T1D Exchange is an innovative leader in addressing diabetes health equity and has delivered real world results using quality improvement principles to address health inequities in T1D. 

As we approach the last quarter of 2022, HEAL sets its sights on the continued work of delivering equal care to all people with type 1 and type 2 diabetes. 

Some of HEAL’s published research in 2022 

The following are a handful of studies produced by the HEAL program in 2022. 

Differences in A1c levels based on race and ethnicity 

A1c levels among 36,390 children and adults with T1D were followed from 2016 to 2021: 

  • Non-Hispanic White: Decrease from 8.5% in 2016 to 8.2% in 2021 
  • Hispanic: Remained stable from 9.0% in 2016 to 8.9% in 2021 
  • Asian: Remained stable at 8.4% in both 2016 and 2021 
  • Non-Hispanic Black: Increased from 9.6% in 2016 to 9.9% in 2021 

Insulin pump use based on race and ethnicity 

HEAL determined the following differences in pump use based on race and ethnicity: 

  • Non-Hispanic White: 45% use inulin pumps 
  • Non-Hispanic Black: 17% use insulin pumps 
  • Hispanic: 26% use insulin pumps 

CGM use based on race and ethnicity 

HEAL determined the follow differences in CGM use based on race and ethnicity: 

  • Non-Hispanic White: 58% use CGMs 
  • Non-Hispanic Black: 49% use CGMs 
  • Hispanic: 48% use CGMs 

Improving provider bias and prescribing habits with targeted interventions 

HEAL developed targeted interventions in clinical settings to address provider biases that influence who receives prescriptions for CGM technology. These interventions included CGM equity awareness, staff training, and workflow efficiency to substantially increase CGM prescription rates in underserved populations. 

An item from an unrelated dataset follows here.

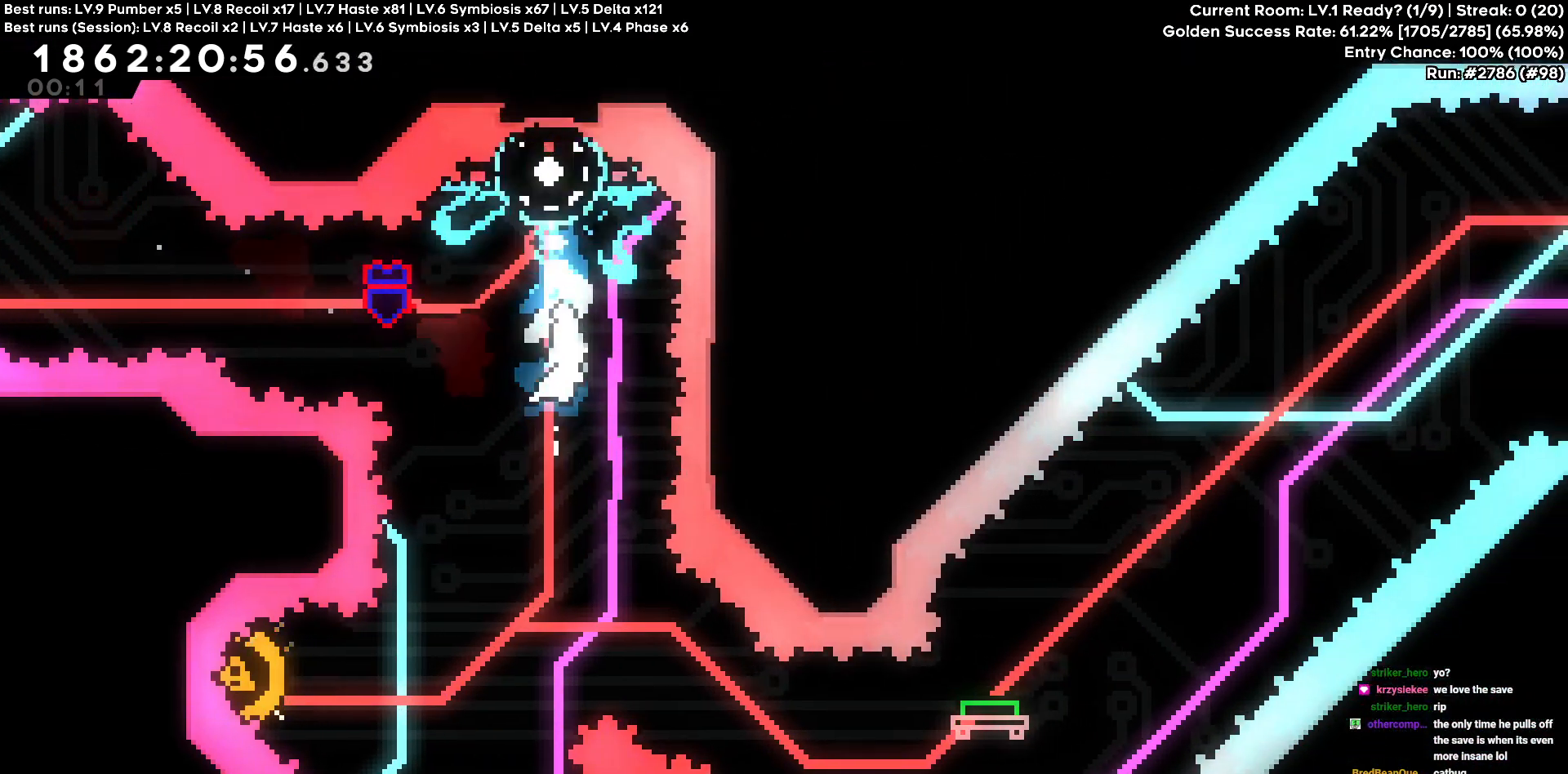
{"keys": ["a"], "events": [[50, "a", "down"]]}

Improving access to CGMs for high-risk patients 

HEAL defined the existing process—with feedback from patients, caregivers, and staff—to better understand and identify disparities in CGM prescribing and insurance coverage for publicly insured patients. This patient group also faces a higher risk of developing diabetes-related complications and difficulty reaching blood glucose targets. Interventions included increasing provider awareness of CGM insurance coverage and prescribing habits, reducing disparities in CGM coverage for publicly insured patients, and providing access to CGM devices during clinic visits. 

CGM prescriptions and provider’s bias based on a patient’s insurance coverage 

HEAL determined that a patient’s insurance provider was a significant factor in whether or not they recommended and prescribed CGM technology. Insurance coverage also proves to play a significant role in a patient’s A1c and other diabetes-related health outcomes. 

Providers prescribing habits based on a patient’s name 

HEAL determined that a significant percentage of providers held an implicit bias when prescribing diabetes technology. Patients with English-sounding names received recommendations and prescriptions for diabetes technology more frequently than patients with ethnic-sounding names.